Enteroviruses are reported to be the most common cause of aseptic meningitis in North America. Viral CSF cultures can reliably diagnose these infections, but are subject to the same prolonged turnaround times as bacterial cultures. Tests that more rapidly detect CSF enteroviral infection could confirm aseptic meningitis and prevent unnecessary investigations and hospitalization. Ramers and colleagues9 suggest that an enterovirus-specific reverse transcriptase polymerase chain reaction (PCR) assay may provide the answer. In hospitalized patients this test had a sensitivity and specificity approaching 100% -- sufficient to guide decision-making and improve diagnostic and therapeutic choices. Although it is not yet widely available, nor rapid enough to drive immediate decisions in the emergency department, PCR testing may become an important diagnostic tool in the future.

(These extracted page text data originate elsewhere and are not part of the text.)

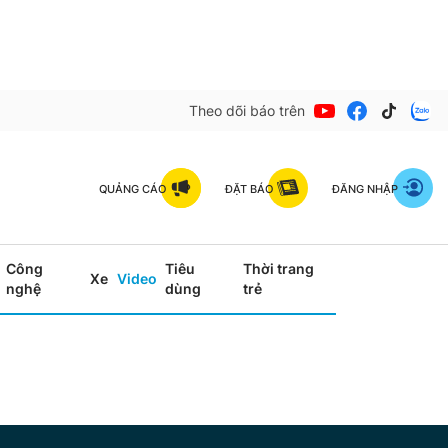
Theo dõi báo trên
QUẢNG CÁO
ĐẶT BÁO
ĐĂNG NHẬP
Công
Tiêu
Thời trang
Xe
Video
nghệ
dùng
trẻ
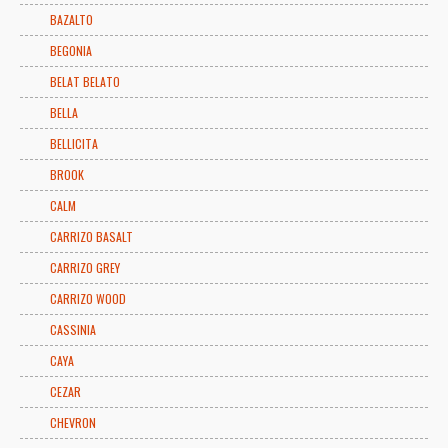
BAZALTO
BEGONIA
BELAT BELATO
BELLA
BELLICITA
BROOK
CALM
CARRIZO BASALT
CARRIZO GREY
CARRIZO WOOD
CASSINIA
CAYA
CEZAR
CHEVRON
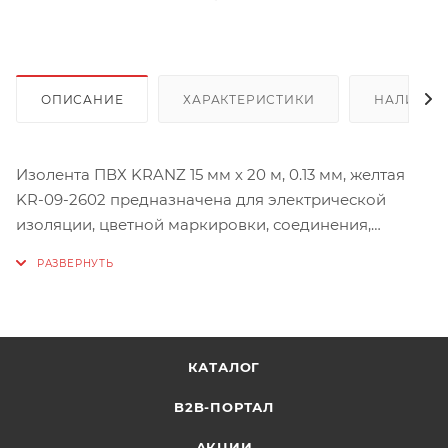
ОПИСАНИЕ
ХАРАКТЕРИСТИКИ
НАЛИЧИЕ
Изолента ПВХ KRANZ 15 мм х 20 м, 0.13 мм, желтая
KR-09-2602 предназначена для электрической
изоляции, цветной маркировки, соединения,
защиты от внешних факторов и герметизации
кабелей, проводов и шнуров. Обеспечивает
высокое качество обмотки и защищает места
соединения от влаги, пыли, грязи, механических
повреждений и перепадов температуры
КАТАЛОГ
окружающей среды. Выполнена из
высококачественной ПВХ-пленки с клеевым слоем.
B2B-ПОРТАЛ
АКЦИИ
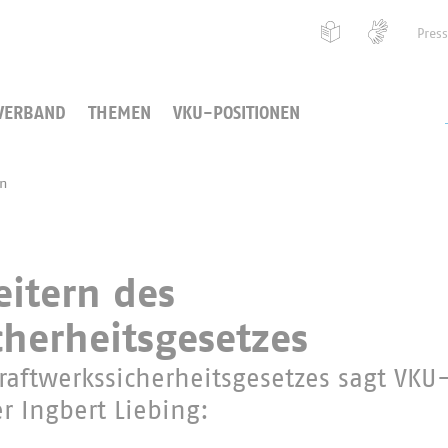
Pres
VERBAND
THEMEN
VKU-POSITIONEN
en
itern des
cherheitsgesetzes
raftwerkssicherheitsgesetzes sagt VKU
r Ingbert Liebing:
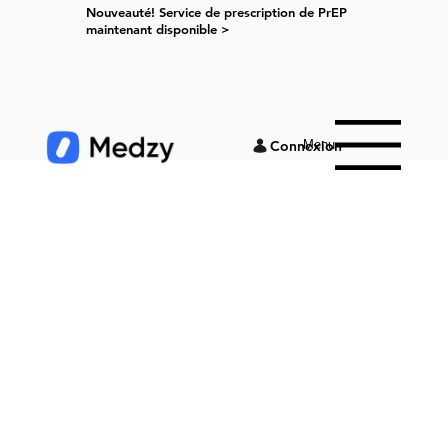
Nouveauté! Service de prescription de PrEP
maintenant disponible >
Menu
Connexion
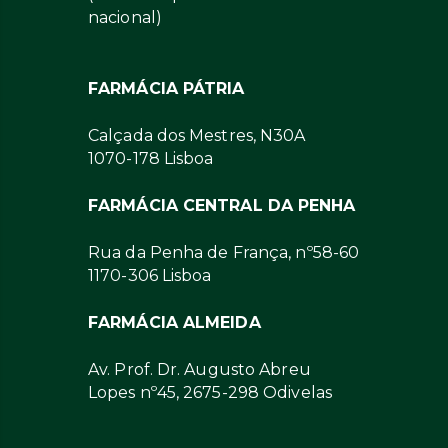
nacional)
FARMÁCIA PÁTRIA
Calçada dos Mestres, N30A
1070-178 Lisboa
FARMÁCIA CENTRAL DA PENHA
Rua da Penha de França, nº58-60
1170-306 Lisboa
FARMÁCIA ALMEIDA
Av. Prof. Dr. Augusto Abreu
Lopes nº45, 2675-298 Odivelas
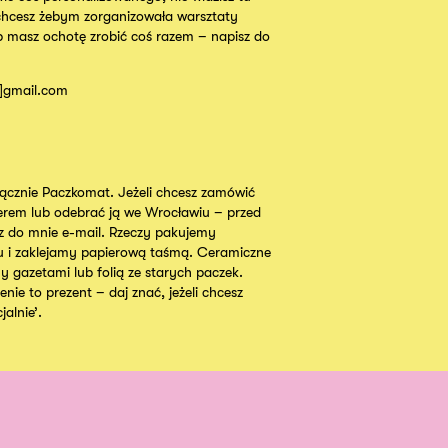
chcesz żebym zorganizowała warsztaty
b masz ochotę zrobić coś razem – napisz do
t]gmail.com
cznie Paczkomat. Jeżeli chcesz zamówić
ierem lub odebrać ją we Wrocławiu – przed
 do mnie e-mail. Rzeczy pakujemy
u i zaklejamy papierową taśmą. Ceramiczne
y gazetami lub folią ze starych paczek.
nie to prezent – daj znać, jeżeli chcesz
alnie’.
Instagram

Acute bacterial meningitis causes devastating morbidity and mortality if not treated rapidly and appropriately. There is considerable overlap in CSF diagnostic parameters for bacterial and aseptic meningitis, and even multivariable diagnostic models are not foolproof. Physicians must proceed with caution when using CSF analysis to differentiate the two illnesses.
References
- Behrman R, Kliegman R, Jenson H, editors. Nelson Textbook of Pediatrics, 16th ed. Philadelphia: W.B. Saunders Company; 2000.
- Spanos A, Harrell FE Jr, Durack DT. Differential diagnosis of acute meningitis: an analysis of the predictive value of initial observations. JAMA 1989;262:2700-7.
- Baker RC, Lenane AM. The predictive value of cerebrospinal fluid differential cytology in meningitis. Pediatr Infect Dis J 1989;8:329-30.
- Levy ML, Wong E, Fried D. Analysis of 650 lumbar punctures. Clin Pediatr 1990;29:254-61.
- Negrini B, Kelleher KJ, Wald ER. Cerebrospinal fluid findings in aseptic versus bacterial meningitis. Pediatrics 2000;105:316-9.
- Michelow IC, Nicol M, Tiemessen C, Chezzi C, Pettifor JM. Value of cerebrospinal fluid leukocyte aggregation in distinguishing the causes of meningitis in children. Pediatr Infect Dis J 2000;19:66-72.
- Ponka A, Ojala K, Teppo AM, Weber TH. Differential diagnosis of bacterial and aseptic meningitis using cerebrospinal fluid laboratory tests. Infection 1983;11:129-31.
- Jaeger F, Leroy J, Duchene F, Baty V, Baillet S, Estavoyer JM, et al. Validation of a diagnosis model for differentiating bacterial from viral meningitis in infants and children under 3.5 years of age. Eur J Clin Microbiol Infect Dis 2000;19:418-21.
- Ramers C, Billman G, Hartin M, Ho S, Sawyer MH. Impact of a diagnostic cerebrospinal fluid enterovirus polymerase chain reaction test on patient management. JAMA 2000;283:2680-5.